Konjonktür Erdoğan’ın aleyhinde

İnsan kafasını iki elinin arasına koyup hayaline binip seyre ve sefere çıktığında vay be demeden kendisini tutamıyor. Kaderin cilvesi iç içte giriftar sırlarla doludur. Okyanus kıyısı kazanla kafan diğer dünya ucu Sumatraya kadar İslam alemi olarak kendilerini isimlendiren milletlere bakın ki sosyo ekonomik ne durumdadırlar. Daireyi biraz daha daralttığımızda ise Orta Doğu denilen kan gölünü görüyüz. Çemberi makrodan, mikroya indirgediğimizde ise Türkiye’yi bir mayın tarlası ve daha merkeze geldiğimizde AKP’nin hali pürmenemi görebiliriz.

Bu gördüklerimiz karşısında hep şunu sorasım gelir kendi nefsimden, "Acaba biz mi çok safdil idik yoksa beyler, reisler ya da filan ibn-i bêvanlar mı çok ifrittiler?" 

Sırasıyla menfaat virajlarında arkadaşlarını tek tek savuran AKP’nin 1 numaralı zatı hatırlayacağınız üzere 2007 yerel seçimlerinde Urfa Belediye Başkanı Fakıbaba için, “ceketimi de koysam kazanırım” diyerek testini çekmiş, Fakıbaba Saadet partiden aday olup kazanınca ilk raunda yenilgi ile tanışan Erdoğan geri vitese takarak tekrar Fakibabayı partisine kabul etmek zorunda kalmıştı.

İkinci ciddi savurganlığı eski Cumhurbaşkanı Gül’e karşı tavır alarak sırasıyla Merhum Dengir Bey, H. Çelik, Kapusuz, Erim, Ergin ve daha nicelerini metal yorgunluğu formülü ile AKP’yi aile şirketi haline getirdiğini görüp sesini yükseltenlere kapıyı göstermiştir.

Bünyesinden 2 Cumhurbaşkanı, 4 Başbakan çıkartan ve bir dönem tüm kesimlerin (İslamcı, Kürt, Alevi, vs.) ümidi haline gelen bu siyasi oluşumunda kemal sürecini yolsuzluk ve kayırmacılıkla noktalayıp zevale doğru süratle ilerlediğine şahitlik ediyoruz. Bu gidişle aynı siyasi oluşumun bünyesinde daha önce Sn. Şener’in denemesiyle sonuçlanan Türkiye Partisi’nden sonra en az iki parti (Davutoğlu ve Babacan) daha çıkacağına en kısa zamanda şahitlik edeceğimiz görünüyor.
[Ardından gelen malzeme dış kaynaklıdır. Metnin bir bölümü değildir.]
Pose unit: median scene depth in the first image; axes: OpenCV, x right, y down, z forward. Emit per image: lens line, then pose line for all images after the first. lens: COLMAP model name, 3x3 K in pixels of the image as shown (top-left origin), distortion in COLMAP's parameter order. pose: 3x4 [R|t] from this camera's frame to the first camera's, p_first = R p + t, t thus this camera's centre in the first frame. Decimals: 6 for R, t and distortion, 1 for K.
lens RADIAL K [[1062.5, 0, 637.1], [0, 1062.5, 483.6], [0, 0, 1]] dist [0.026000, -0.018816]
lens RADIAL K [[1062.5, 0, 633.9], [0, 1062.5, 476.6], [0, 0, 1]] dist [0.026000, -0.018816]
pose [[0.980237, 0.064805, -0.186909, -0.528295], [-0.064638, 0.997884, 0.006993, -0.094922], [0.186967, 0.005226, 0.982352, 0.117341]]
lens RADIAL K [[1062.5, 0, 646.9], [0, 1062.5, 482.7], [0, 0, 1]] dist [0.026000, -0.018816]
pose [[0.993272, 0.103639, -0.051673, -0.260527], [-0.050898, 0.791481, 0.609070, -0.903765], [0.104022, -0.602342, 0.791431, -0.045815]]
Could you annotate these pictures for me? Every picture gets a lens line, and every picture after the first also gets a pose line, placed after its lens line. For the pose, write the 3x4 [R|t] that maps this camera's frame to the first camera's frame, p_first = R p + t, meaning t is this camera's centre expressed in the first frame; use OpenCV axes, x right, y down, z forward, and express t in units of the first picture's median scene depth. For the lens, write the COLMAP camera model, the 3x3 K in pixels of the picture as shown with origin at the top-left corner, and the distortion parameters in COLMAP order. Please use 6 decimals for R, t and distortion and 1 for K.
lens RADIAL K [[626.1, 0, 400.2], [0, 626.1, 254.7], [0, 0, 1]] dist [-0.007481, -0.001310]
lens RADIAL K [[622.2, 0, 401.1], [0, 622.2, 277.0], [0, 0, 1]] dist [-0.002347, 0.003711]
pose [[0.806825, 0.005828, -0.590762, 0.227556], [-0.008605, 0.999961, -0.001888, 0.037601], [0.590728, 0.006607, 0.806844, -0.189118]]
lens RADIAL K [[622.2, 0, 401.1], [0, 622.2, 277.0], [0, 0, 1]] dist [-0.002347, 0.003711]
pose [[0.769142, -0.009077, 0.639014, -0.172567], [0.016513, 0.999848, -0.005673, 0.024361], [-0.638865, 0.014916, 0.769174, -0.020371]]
Konjonktür daha önce Şener’in aleyhinde iken rüzgâr Erdoğan’ın arkasındaydı. Oysa bugün konjonktür Erdoğan’ın aleyhinde ve özellikle yolsuzlukların ayyuka çıktığı bir dönemde rüzgâr Erdoğan muhaliflerinin sırtında ve gemileri bariz bir şekilde yol almaktadırlar. AKP’nin tabanını sarsıp sirkeleyen Davutoğlu ile Türkiye ve dünya elit ve sermaye kesiminin desteğini yanına çekmeyi başarmış görünen Babacan hareketleri ciddi birer başarı sağlayacakları anlaşılıyor ki Erdoğan’ın hırçınlaşması ve agresifleşmesini tetiklemiş vaziyettedir.

Bu gelecekte kendilerinden söz ettirmeye aday iki siyasi fraksiyonların en hafif tabir ile Erdoğan’a iktidarı kaybettirecek derecede başarılı olacakları kesin görünüyor.

Bu AKP serüveni zevale nasıl geldiğini formüle edecek olursak zulüm başına adalet külahını giydirdiler. Hıyanete sadakat, esarete hürriyet ismini taktılar. Sefalet içerisindeki halka rağmen Başta Lazistan ahalisi ve avanesi olmak üzere kanunsuz ve pervasızca emeksiz sermayeye sahip ettiler ve ihale ve iltimas yoluyla piramitler diktiler.

İhale ve iltimas zehirli bala benzer ağzı tatlandırır ama karın sancısı ise amansızdır. Şu sıralar AKP ve Erdoğan’dan Davutoğlu ve Babacan karın ağrılarının neticesini hep birlikte göreceğiz bakalım.